Both models predicted that if the UK and EU act unilaterally to set their own quotas, the greatest risk is to stocks of plankton-eating pelagic fish, especially herring. The risks to demersal fish as a whole are smaller, though there is still a significant risk to cod stocks. To look at the short and long-term prospects of hitting the Bpa, the charts below compare the effect of unilateral quotas with a new UK-EU agreement that maintains the status quo (click on the charts to make them bigger).
If no agreement is reached, our second model also predicted declines in seabirds and cetaceans—whales, dolphins and porpoises. This was due to the combined consequence of reducing their main food supply, which is mainly pelagic fish, and more of them dying from getting caught in fishing nets.
The findings assume that the UK does not prioritize catching sandeels after excluding foreign vessels from its waters. Norway and Denmark currently catch over 150,000 tonnes of sandeels per year in the UK North Sea for processing into fish meal. The UK has a much smaller quota allocation for this species but typically trades it for other species and catches only 2,000 tonnes.

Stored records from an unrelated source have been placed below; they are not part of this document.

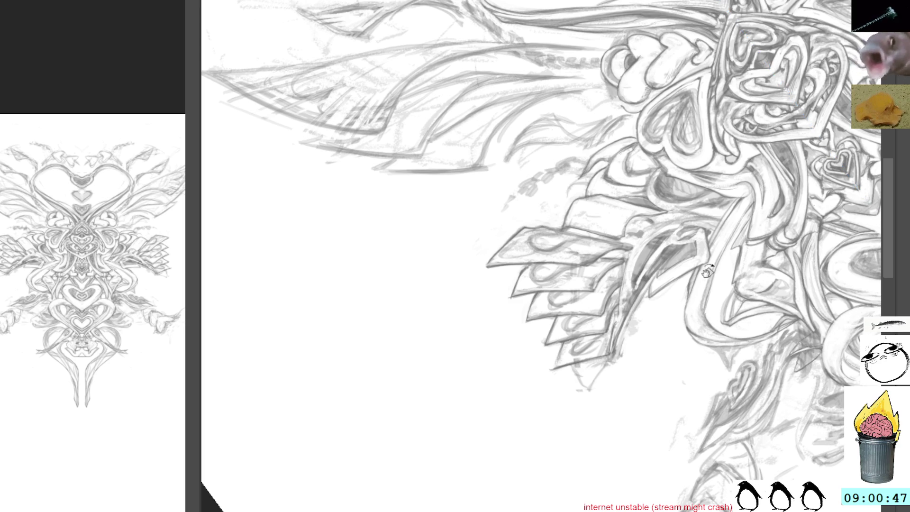
left_click_drag(707, 271, 687, 177)
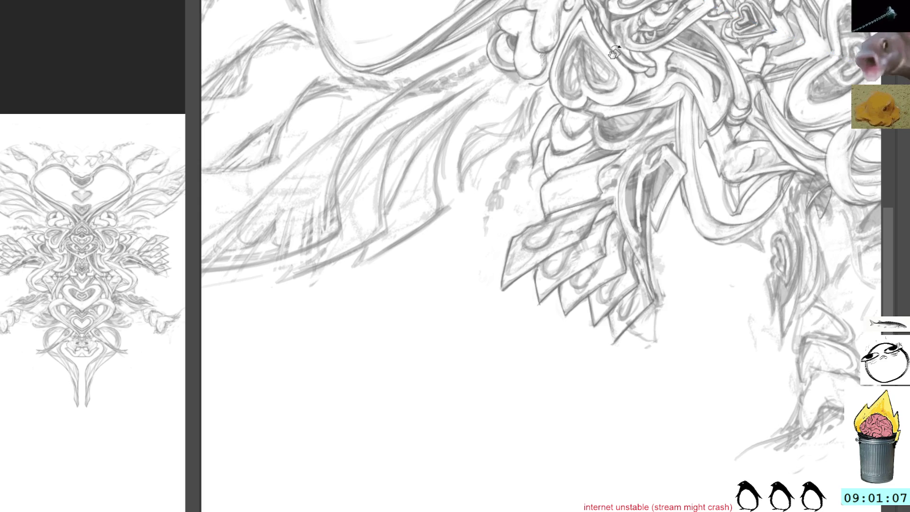
Zoom and rotate toward the wing, then add pencil strokes along its left edge.
key("5")
mouse_move(655, 79)
left_mouse_down()
mouse_move(640, 142)
mouse_move(611, 191)
mouse_move(729, 89)
mouse_move(616, 76)
mouse_move(548, 84)
left_mouse_up()
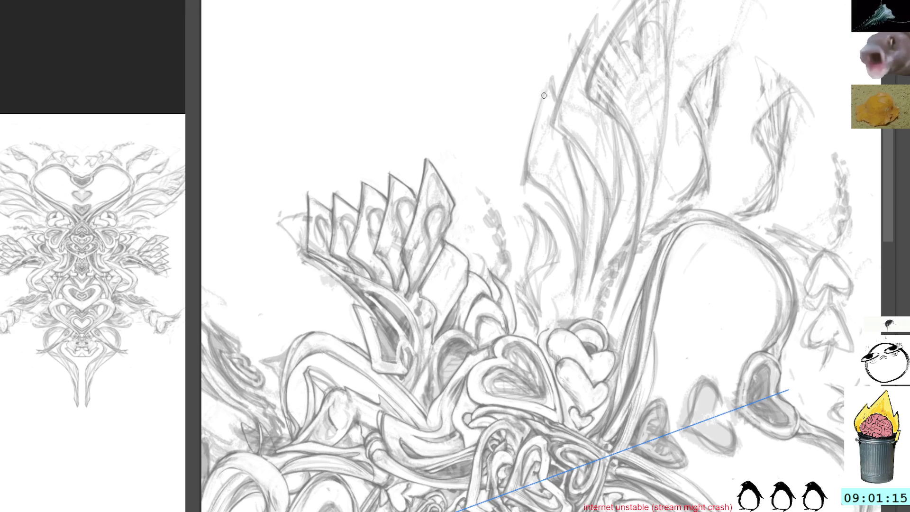
mouse_move(549, 87)
left_mouse_down()
mouse_move(609, 71)
mouse_move(613, 86)
left_mouse_up()
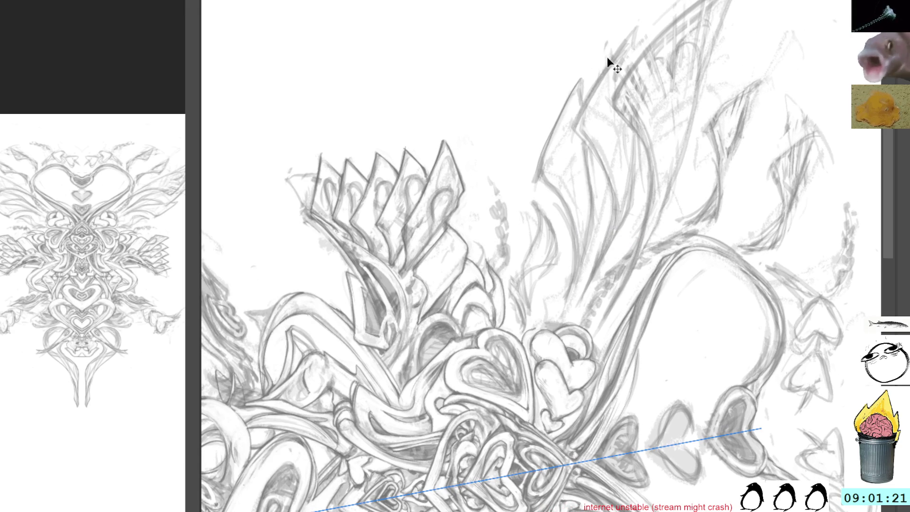
mouse_move(635, 45)
left_mouse_down()
mouse_move(660, 84)
mouse_move(599, 94)
left_mouse_up()
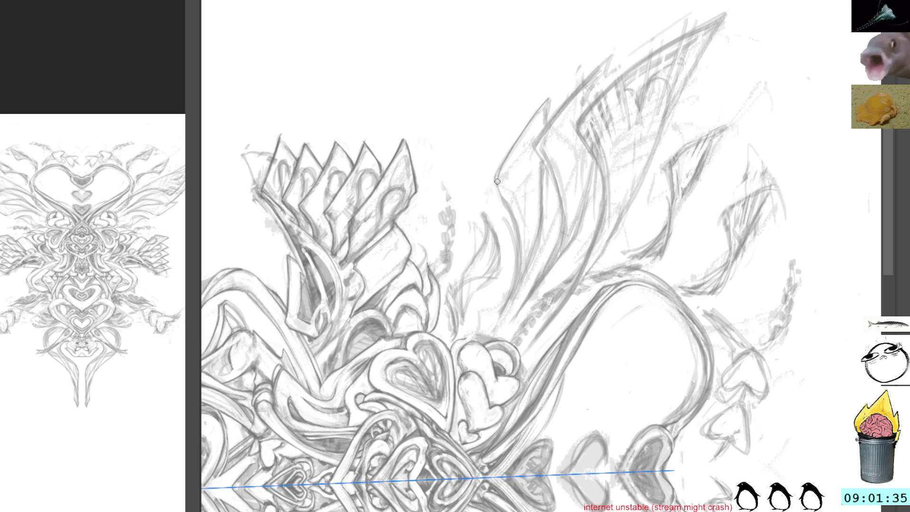
left_click_drag(500, 170, 493, 209)
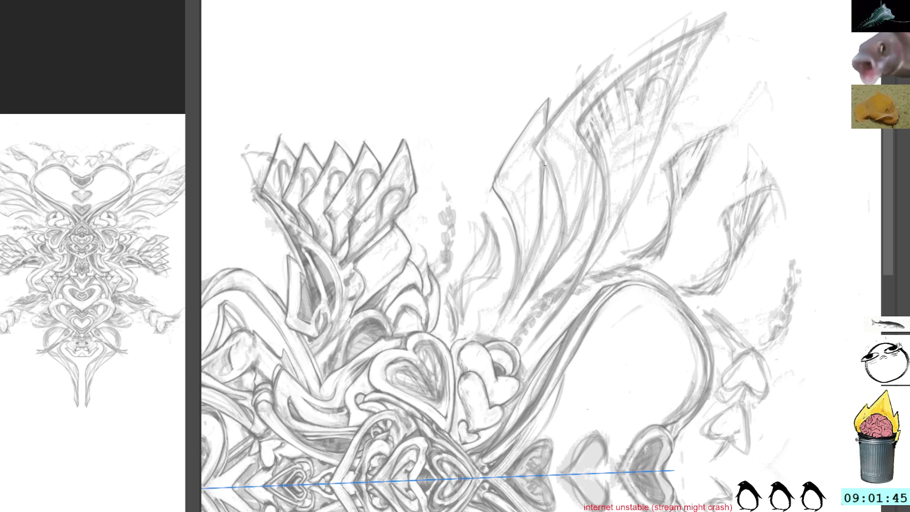
Draw a thin downward pencil line on the wing and darken it.
key("4")
key("4")
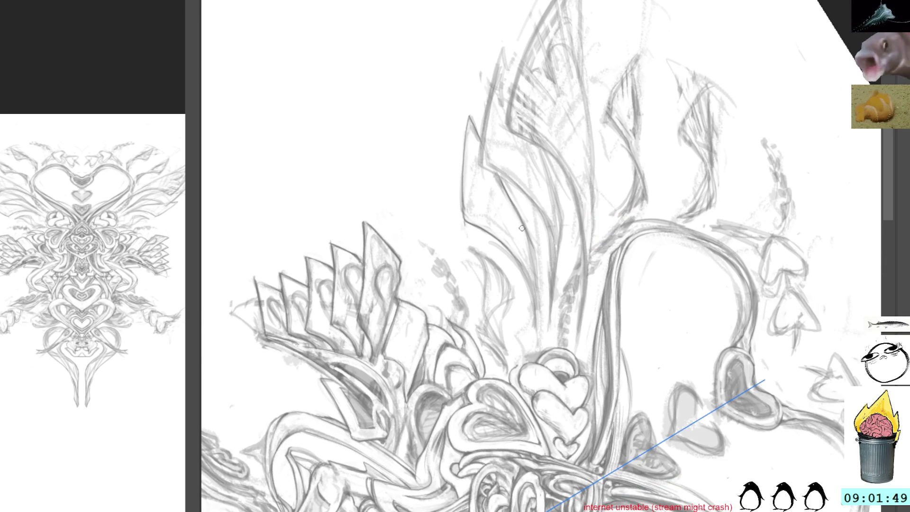
left_click_drag(544, 290, 517, 273)
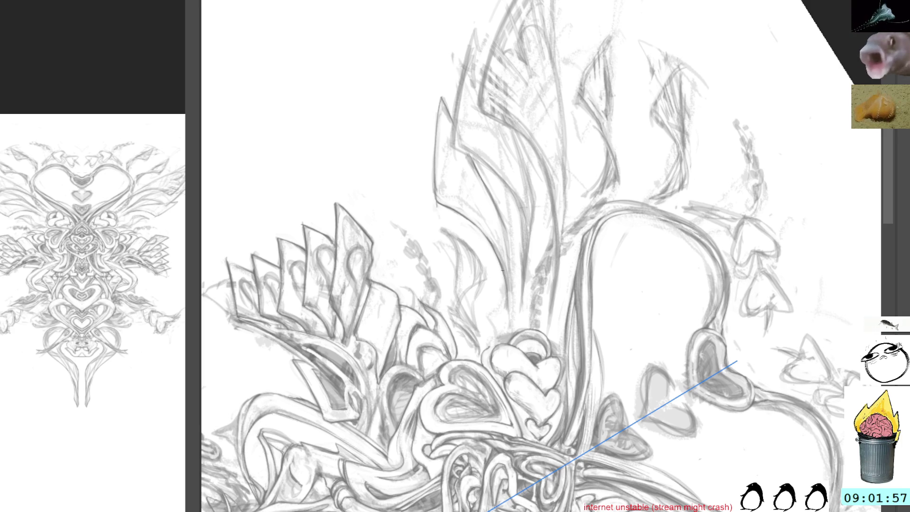
left_click_drag(504, 223, 511, 310)
left_click_drag(512, 269, 510, 298)
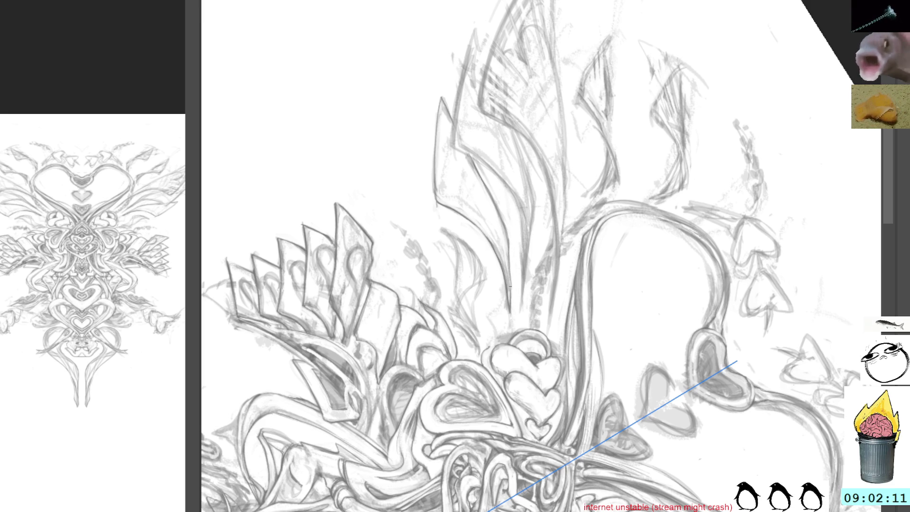
mouse_move(510, 285)
left_mouse_down()
mouse_move(548, 213)
mouse_move(533, 287)
left_mouse_up()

It seems unlikely that the UK could develop the means to catch and process sandeels in the short term, even if markets were available and this was supported by policy. Sandeel fishing is also banned off the east coast of Scotland and north-east England to protect the food supply for seabird colonies. Clearly, if a UK sandeel fishery was factored into the models, in addition to the existing quota caught by Norway and Denmark, the consequences for the ecosystem would be exacerbated.